Technically, this works for me as follows: A while ago, I came across the open source firewall software pfSense, based on the FreeBSD operating system. In order to install it, you need dedicated computer hardware, not just your WiFi or cable/DSL/whatever router. Fortunately, there is an extremely slick solution to this, if you are willing to invest about $200. ALIX systems are micro boards with AMD CPUs designed in Switzerland to run network devices, like wireless routers. I ordered mine from Mini-Box.com, which also sells aluminum enclosures for the boards. All you then need is a CF card (remember, those big cards used in early digital cameras?) to store your operating system on, which you can get from Amazon or the like.

My ALIX box, housing my pfSense firewall. CD-ROM for scale.
I'll spare us all the basics of setting up a pfSense firewall. There is plenty information out there on the Internet, and I have to admit that you should have a basic idea of what it is that I am talking about before you commit to setting up your own firewall. The remaining question that I had to piece together was how to set up a VPN server on the pfSense box that would forward all the traffic from my mobile devices (which, shockingly, are all Apple devices - an iPhone and iPad, and a MacBook Pro) to the firewall and from there to the Internet, and how to configure VPN clients on said mobile devices.

I chose to look at IPsec, one of several VPN technologies that pfSense supports, because there seems to be wide-spread, built-in support with many client operating systems. In particular, it appears that pfSense will work with Cisco IPsec clients, and everything that emulates such clients. There is a great how-to on the pfSense website, which includes both instructions for setting up an IPsec server on your pfSense firewall, and configuring the client side of things. What it doesn't tell you is that when defining the Phase 2 of the IPsec tunnel, you need to select "none" for the local network in order to force the client to route all traffic through the VPN server, and that you need to disable the advertising of available networks to clients. (Otherwise, the client will connect to the VPN server on the firewall, but will only route traffic to it that is destined for the local home network, rather than all traffic that is originating from the client.) At least those were the configuration settings that I was initially missing for success.

Now, whenever I'm using a wireless network that I don't trust (which are most of them ;-)), I'll use the native iOS or OS X client to establish an IPsec connection to my firewall at home, and can care a little less about who else is connected to the same hotspot. (Somebody should comment here on how to set up clients on other operating systems, like Windows and Android...)

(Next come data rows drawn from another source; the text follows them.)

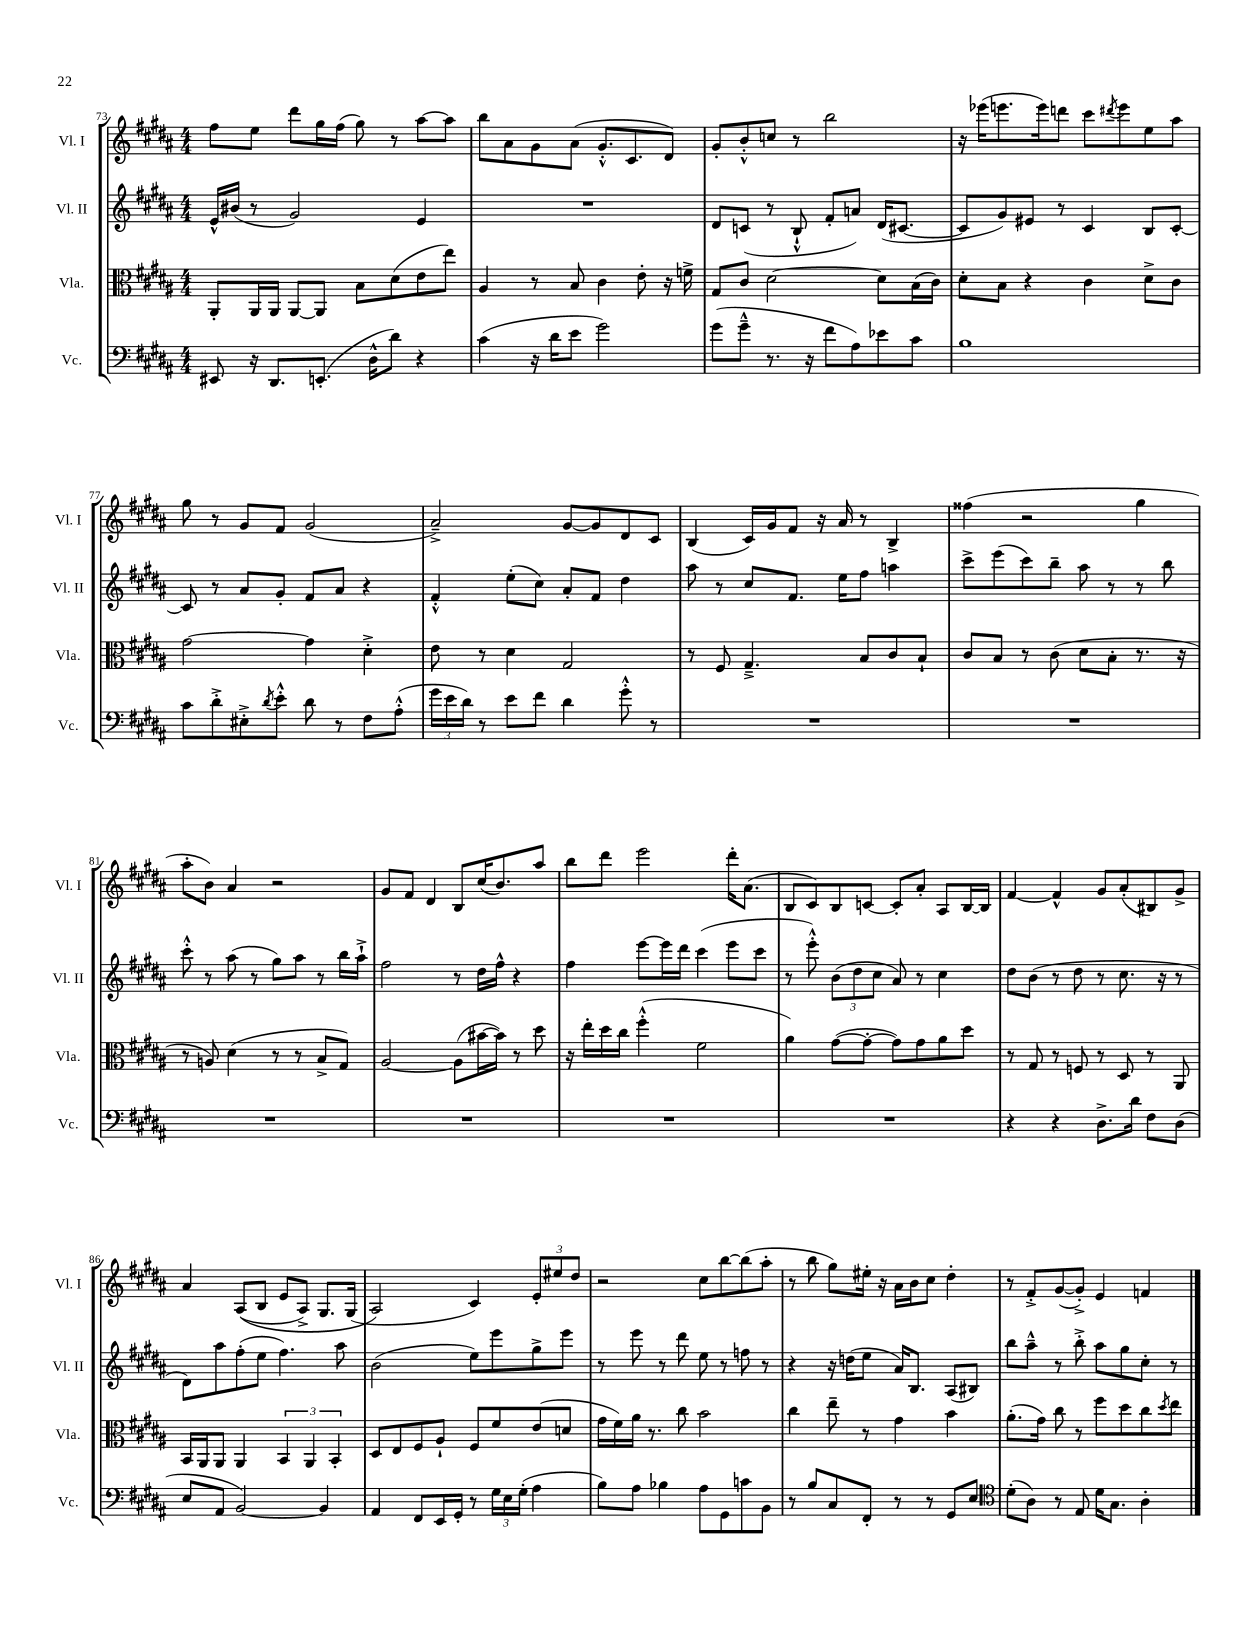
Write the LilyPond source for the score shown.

<<
\new StaffGroup <<
\new Staff = "s0" \with { instrumentName = "Vl. I" shortInstrumentName = "Vl. I" } {
    \clef treble \key b \major \numericTimeSignature \time 4/4
    fis''8 e''8 dis'''8 gis''16 fis''16( gis''8) r8 ais''8~ ais''8 |
    b''8 ais'8 gis'8 ais'8( gis'8.-.-^ cis'8. dis'8) |
    gis'8-. b'8-.-^ c''8 r8 b''2 |
    r16 ees'''16( e'''8. e'''16) d'''8 cis'''8 \acciaccatura { dis'''8 } e'''8 e''8 ais''8 |
    gis''8 r8 gis'8 fis'8 gis'2( |
    ais'2--->) gis'8~ gis'8 dis'8 cis'8 |
    b4( cis'16) gis'16 fis'8 r16 ais'16 r8 b4-> |
    fisis''4( r2 gis''4 |
    ais''8-. b'8) ais'4 r2 |
    gis'8 fis'8 dis'4 b8 cis''16( b'8.) ais''8 |
    b''8 dis'''8 e'''2 dis'''16-. ais'8.( |
    b8 cis'8) b8 c'8~ c'8-. ais'8-. ais8 b16~ b16 |
    fis'4~ fis'4-^ gis'8 ais'8-.( bis8) gis'8-> |
    ais'4 ais8(\( b8 e'8 ais8->) gis8. gis16( |
    ais2\) cis'4) \tuplet 3/2 { e'8-. eis''8 dis''8 } |
    r2 cis''8 b''8~ b''8( ais''8-. |
    r8 b''8 gis''8) eis''16-. r16 ais'16 b'16 cis''8 dis''4-. |
    r8 fis'8-.-> gis'8~( gis'8-.->) e'4 f'4 \bar "|." |
}
\new Staff = "s1" \with { instrumentName = "Vl. II" shortInstrumentName = "Vl. II" } {
    \clef treble \key b \major \numericTimeSignature \time 4/4
    e'16-^ bis'16( r8 gis'2) e'4 |
    R1 |
    dis'8 c'8( r8 b8-!-^ fis'8-. a'8) dis'16( cis'8.~ |
    cis'8 gis'8) eis'8 r8 cis'4 b8 cis'8~-. |
    cis'8 r8 ais'8 gis'8-. fis'8 ais'8 r4 |
    fis'4-.-^ e''8-.( cis''8) ais'8-. fis'8 dis''4 |
    ais''8 r8 cis''8 fis'8. e''16 fis''8 a''4 |
    cis'''8-> e'''8( cis'''8) b''8-- ais''8 r8 r8 b''8 |
    cis'''8-.-^ r8 ais''8( r8 gis''8) ais''8 r8 b''16 ais''16-!-> |
    fis''2 r8 dis''16 fis''16-^ r4 |
    fis''4 e'''8~ e'''16 dis'''16 cis'''4( e'''8 cis'''8 |
    r8 e'''8-.-^) \tuplet 3/2 { b'8( dis''8 cis''8 } ais'8) r8 cis''4 |
    dis''8 b'8( r8 dis''8 r8 cis''8. r16 r8 |
    dis'8) ais''8 fis''8-.( e''8 fis''4.) ais''8 |
    b'2( e''8) e'''8 gis''8-> e'''8 |
    r8 e'''8 r8 dis'''8 e''8 r8 f''8 r8 |
    r4 r16 d''16( e''8 ais'16) b8. ais8( bis8) |
    b''8 ais''8---^ r8 b''8-.-> ais''8 gis''8 cis''8-. r8 \bar "|." |
}
\new Staff = "s2" \with { instrumentName = "Vla." shortInstrumentName = "Vla." } {
    \clef alto \key b \major \numericTimeSignature \time 4/4
    ais,8-. ais,16 ais,16 ais,8~ ais,8 b8 dis'8( e'8 e''8) |
    ais4 r8 b8 cis'4 e'8-. r16 f'16-> |
    gis8 cis'8 dis'2~ dis'8 b16( cis'16) |
    dis'8-. b8 r4 cis'4 dis'8-> cis'8 |
    gis'2~ gis'4 dis'4-.-> |
    e'8 r8 dis'4 gis2 |
    r8 fis8 gis4.---> b8 cis'8 b8-! |
    cis'8 b8 r8 cis'8( dis'8 b8-. r8. r16 |
    r8 a8) dis'4( r8 r8 b8-> gis8) |
    ais2~ ais8( bis'16~ bis'16) r8 dis''8 |
    r16 e''16-. dis''16 cis''16 fis''4-.-^( fis'2 |
    ais'4) gis'8~( gis'8~-. gis'8) gis'8 ais'8 dis''8 |
    r8 gis8 r8 f8 r8 dis8 r8 ais,8 |
    b,16 ais,16 ais,8 ais,4 \tuplet 3/2 { b,4 ais,4 b,4-. } |
    dis8 e8 fis8 ais8-! fis8 fis'8 e'8( d'8 |
    gis'16 fis'16) ais'16 r8. cis''8 b'2 |
    cis''4 e''8-- r8 gis'4 b'4 |
    ais'8.-.( gis'16) cis''8 r8 fis''8 dis''8 cis''8 \acciaccatura { dis''8 } e''8 \bar "|." |
}
\new Staff = "s3" \with { instrumentName = "Vc." shortInstrumentName = "Vc." } {
    \clef bass \key b \major \numericTimeSignature \time 4/4
    eis,8 r16 dis,8. e,8.-.( dis16-^ dis'8) r4 |
    cis'4( r16 dis'16 e'8 gis'2) |
    gis'8( gis'8---^ r8. r16 fis'8 ais8) ees'8 cis'8 |
    b1 |
    cis'8 dis'8-.-> eis8-.-> \acciaccatura { dis'8 } e'8-.-^ dis'8 r8 fis8 ais8-.-^( |
    \tuplet 3/2 { gis'16 e'16 dis'16) } r8 e'8 fis'8 dis'4 gis'8-.-^ r8 |
    R1 |
    R1 |
    R1 |
    R1 |
    R1 |
    R1 |
    r4 r4 dis8.-> dis'16 fis8 dis8( |
    e8 ais,8 b,2~) b,4 |
    ais,4 fis,8 e,16 gis,16-. r8 \tuplet 3/2 { gis16 e16 gis16-.( } ais4 |
    b8) ais8 bes4 ais8 gis,8 c'8 b,8 |
    r8 b8 cis8 fis,8-. r8 r8 gis,8 e8 |
    \clef tenor dis'8-.( ais8) r8 e8 dis'16 gis8. ais4-. \bar "|." |
}
>>
>>
\layout { \context { \Score currentBarNumber = #73 } }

Other side effects? Circumventing filtering mechanisms of whoever is controlling the part of the Internet that I'm currently connected to. As long as I can establish the VPN tunnel to my home firewall, all traffic channeled through it is (only) subject to the filtering that my home network is exposed to. Which, in the US, is to date rightfully not much.

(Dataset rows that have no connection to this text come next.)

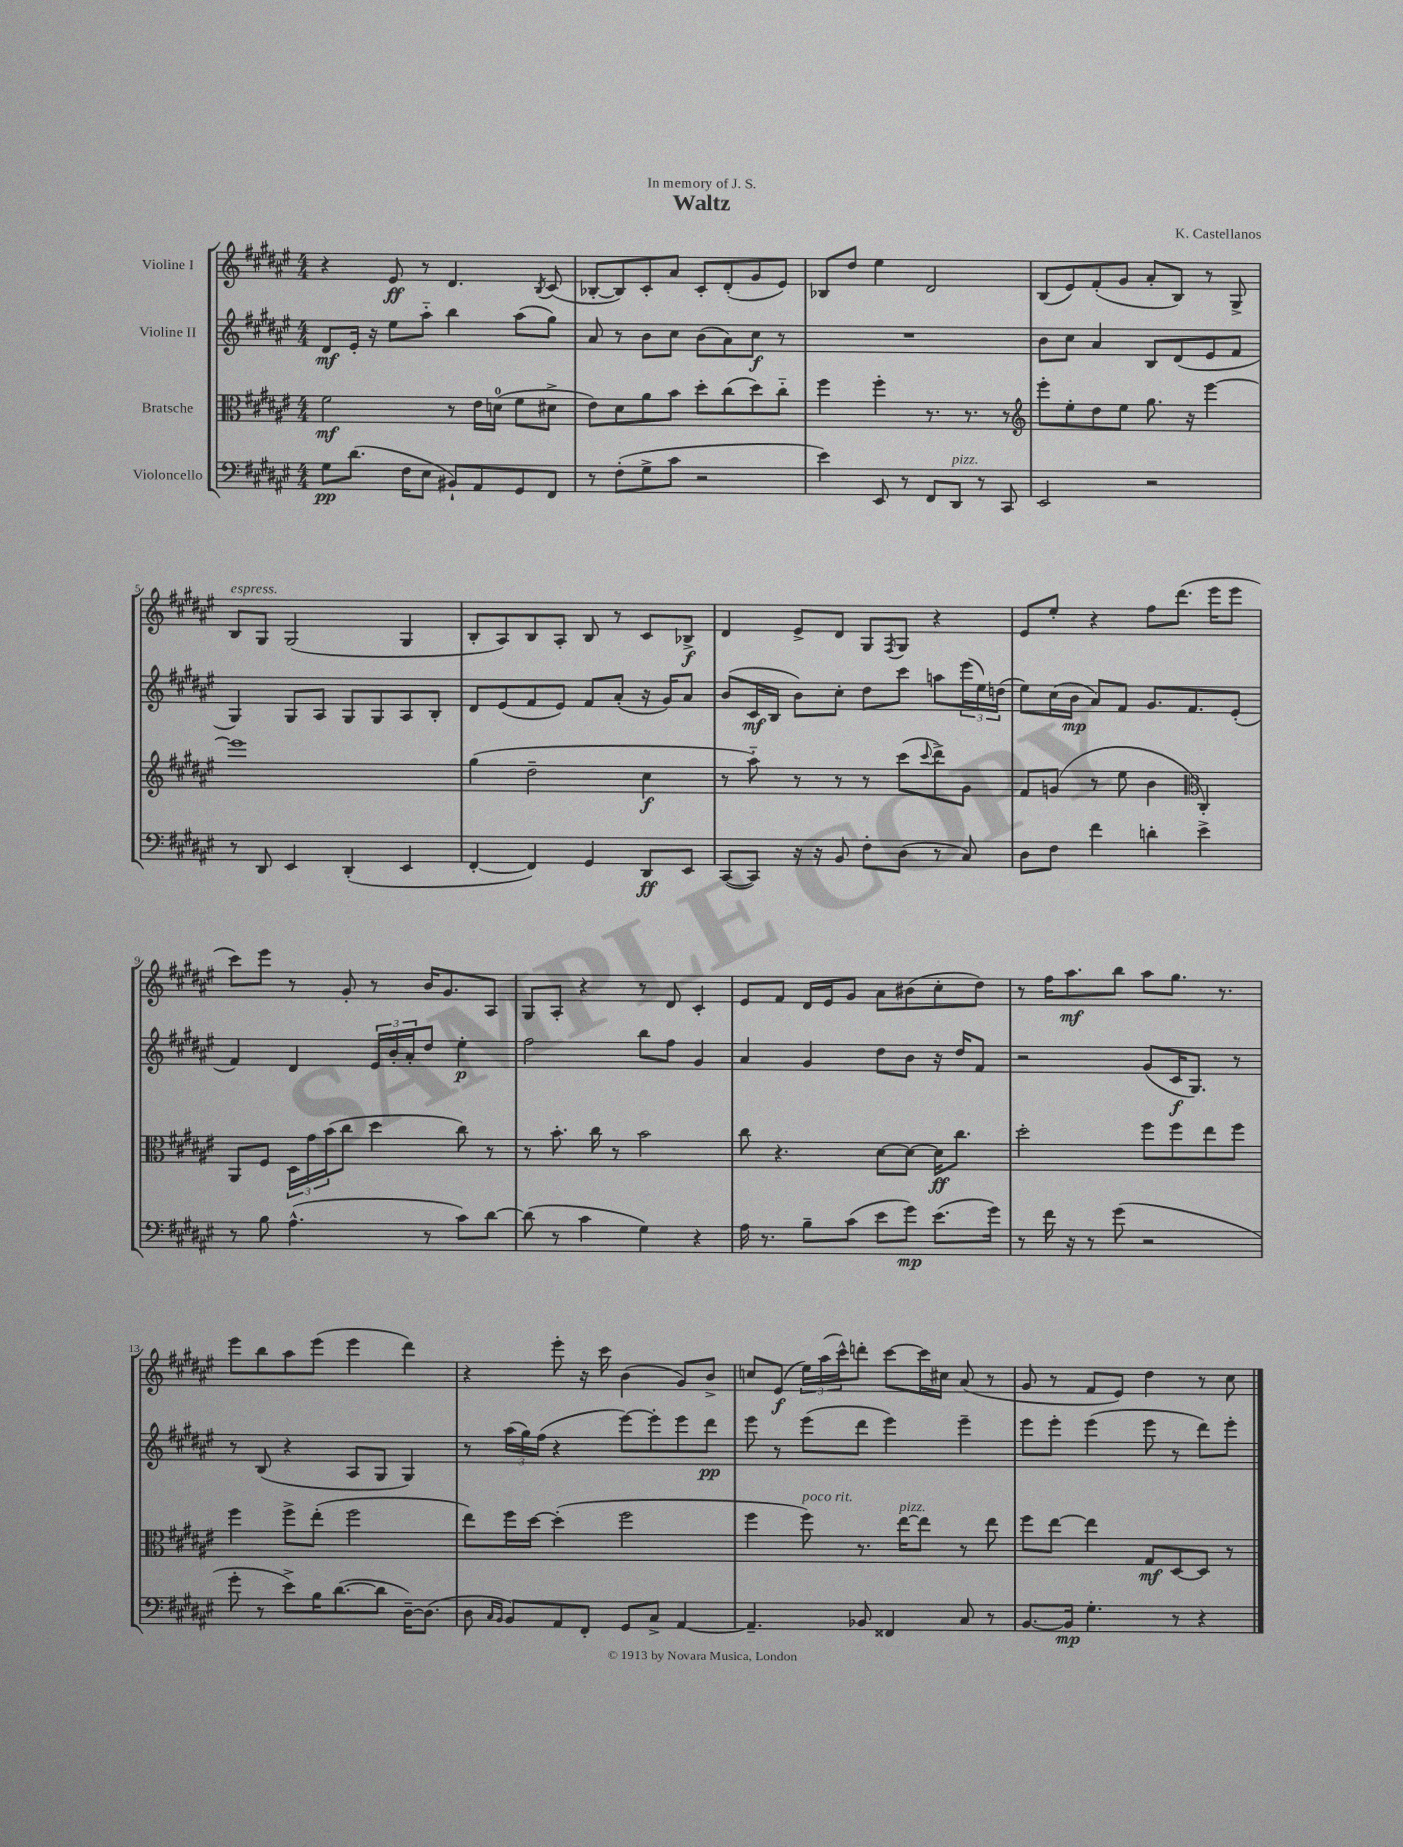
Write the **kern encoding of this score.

**kern	**kern	**kern	**kern
*staff4	*staff3	*staff2	*staff1
*clefF4	*clefC3	*clefG2	*clefG2
*k[f#c#g#d#a#e#]	*k[f#c#g#d#a#e#]	*k[f#c#g#d#a#e#]	*k[f#c#g#d#a#e#]
*M4/4	*M4/4	*M4/4	*M4/4
8G#	2f#	8d#	4r
(8.d#	.	16e#'	.
.	.	16r	.
.	.	8ee#	8e#
16F#	.	.	.
8E#	.	8aa#'~	8r
8BB#`)	8r	4bb	4.d#
8AA#	16e#	.	.
.	(16d	.	.
8GG#	8f#	(8aa#	.
.	.	.	8qB
8FF#	8d#^	8gg#)	(8c#
=	=	=	=
8r	8e#)	8a#	[8B-'
(8F#'	8d#	8r	8B-])
8G#^	8a#	8b	8c#'
8c#	8b	8cc#	8a#
2r	8dd#'	(8b	8c#'
.	(8cc#	8a#)	(8d#'
.	8dd#)	8cc#	8g#
.	8cc#'~	8r	8e#)
=	=	=	=
4e#)	4ff#	1r	8B-
.	.	.	8dd#
8EE#	4ff#'	.	4ee#
8r	.	.	.
8FF#	8.r	.	2d#
8DD#	.	.	.
.	8.r	.	.
8r	.	.	.
8CC#	8r	.	.
=	=	=	=
*	*clefG2	*	*
2EE#	8eee#'	8b	(8B
.	8ee#'	8cc#	8e#)
.	8dd#	4a#	(8f#'
.	8ee#	.	8g#
2r	8.gg#	8B	8a#'
.	.	(8d#	8B)
.	16r	.	.
.	[4eee#	8e#	8r
.	.	8f#	8G#^
=	=	=	=
8r	1eee#]	4G#)	8B
8DD#	.	.	8G#
4EE#	.	8G#	(2G#
.	.	8A#	.
(4DD#'	.	8G#	.
.	.	8G#	.
4EE#	.	8A#	4G#
.	.	8B'	.
=	=	=	=
[4FF#'	(4gg#	8d#	8B'
.	.	(8e#	8A#)
4FF#])	2dd#~	8f#	8B
.	.	8e#)	8A#'
4GG#	.	8f#	8B
.	.	(8a#'	8r
8DD#	4cc#	16r	8c#
.	.	16g#)	.
8EE#	.	8a#	8B-^
=	=	=	=
([8CC#	8r	(8b	4d#
8CC#])	8aa#'~)	16c#	.
.	.	16B	.
16r	8r	8b)	8e#^
16r	.	.	.
8BB	8r	8cc#'	8d#
8F#'	8r	8dd#	8G#
.	.	.	8qF#
(8D#	(8ccc#	8ccc#	8G#
.	8qqccc#	.	.
8r	8ddd#^)	8aa	4r
8C#)	8g#	(24eee#	.
.	.	24ee#)	.
.	.	(24dd	.
=	=	=	=
8D#	8f#	8ee#)	8e#
8F#	(8g	(16cc#	8ee#'
.	.	16b	.
4f#	8r	8a#)	4r
.	8ee#	8f#	.
4d'	4b	8.g#	8ff#
.	.	.	(8.ddd#
.	.	8.f#	.
*	*clefC3	*	*
4e#^	4C#')	.	.
.	.	.	16eee#
.	.	(8e#'	8eee#
=	=	=	=
8r	8AA#	4f#)	8ccc#)
8B	8F#	.	8eee#
(4.A#^^	24D#	4d#	8r
.	24g#	.	.
.	(24b	.	.
.	8cc#	.	8g#'
.	4dd#	24e#	8r
.	.	24b'	.
.	.	24a#'	.
8r	.	8dd#	16b
.	.	.	8.g#
8c#)	8cc#)	4ee#'	.
[8d#	8r	.	8A#
=	=	=	=
(8d#]	8r	2ff#	8G#
8r	8.b'	.	8A#'
4c#	.	.	4r
.	16cc#	.	.
.	8r	.	.
4G#)	2b	8bb	8r
.	.	8ff#	8d#
4r	.	4g#	4c#'
=	=	=	=
16A#	8cc#	4a#	8e#
8.r	.	.	.
.	4.r	.	8f#
8B~	.	4g#	16d#
.	.	.	16e#
(8c#	.	.	8g#
8e#	[8d#	8dd#	8a#
8g#)	8d#_	8b	(8b#
(8.e#	16d#]	16r	8cc#'
.	8.cc#	16dd#	.
.	.	8f#	8dd#)
16g#)	.	.	.
=	=	=	=
8r	2dd#'	2r	8r
16f#	.	.	16ff#
16r	.	.	8.aa#
8r	.	.	.
(8g#	.	.	8bb
2r	8ff#	(8g#	8aa#
.	8ff#	16c#	8.gg#
.	.	8.G#)	.
.	8ee#	.	.
.	.	.	8.r
.	8ff#	8r	.
=	=	=	=
8g#'	4ff#	8r	8eee#
8r	.	(8B	8bb
8e#^)	8ff#^	4r	8aa#
16B	(8ee#'	.	(8eee#
([8.d#	.	.	.
.	2ff#	8A#	4eee#
8d#]	.	8G#	.
[16D#~)	.	4G#)	4ddd#)
(8.D#]	.	.	.
=	=	=	=
8D#	8ee#)	8r	4r
16qqC#	.	.	.
16qqBB	.	.	.
8BB)	16ff#	(24aa#	.
.	.	24gg#)	.
.	[16dd#	.	.
.	.	(24ff#	.
8AA#	(4dd#']	4r	8eee#'
8FF#'	.	.	16r
.	.	.	16ccc#
8GG#	2ff#	[8eee#)	(4b
8C#^	.	8eee#']	.
[4AA#	.	8eee#	8g#)
.	.	8ddd#	8b^
=	=	=	=
4.AA#~]	4ff#	8eee#	8cc
.	.	8r	(8e#
.	8ff#)	(8eee#	24ee#)
.	.	.	(24aa#
.	.	.	24ccc#^^)
8BB-	8.r	8ddd#	8ddd'
4FF##	.	4eee#)	[8ccc#
.	[16ee#	.	.
.	8ee#]	.	16ccc#]
.	.	.	16cc#
8C#	8r	4eee#~	(8a#
8r	8ee#	.	8r
=	=	=	=
[8.BB	8ff#	8eee#	8g#
.	[8ee#	8eee#'	8r
16BB]	.	.	.
4.G#'	4ee#]	(4eee#	8f#
.	.	.	8e#)
.	8G#	8eee#	4dd#
8r	[8D#	8r	.
4r	8D#]	8ddd#)	8r
.	8r	8eee#'	8cc#
==	==	==	==
*-	*-	*-	*-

There are, of course, some unknowns remaining. If my mobile device isn't protected properly against active attacks from the network I'm connected to, establishing a VPN tunnel won't help me with that. A personal firewall (on full-fledged devices) or faith (in case of mobile devices) may. And attackers can still get to me in other ways. And of course, if somebody is motivated enough to actually infiltrate more central parts of the Internet in order to get to my networking sessions, this won't help either. My IPsec tunnels are just addressing one particular risk out of many.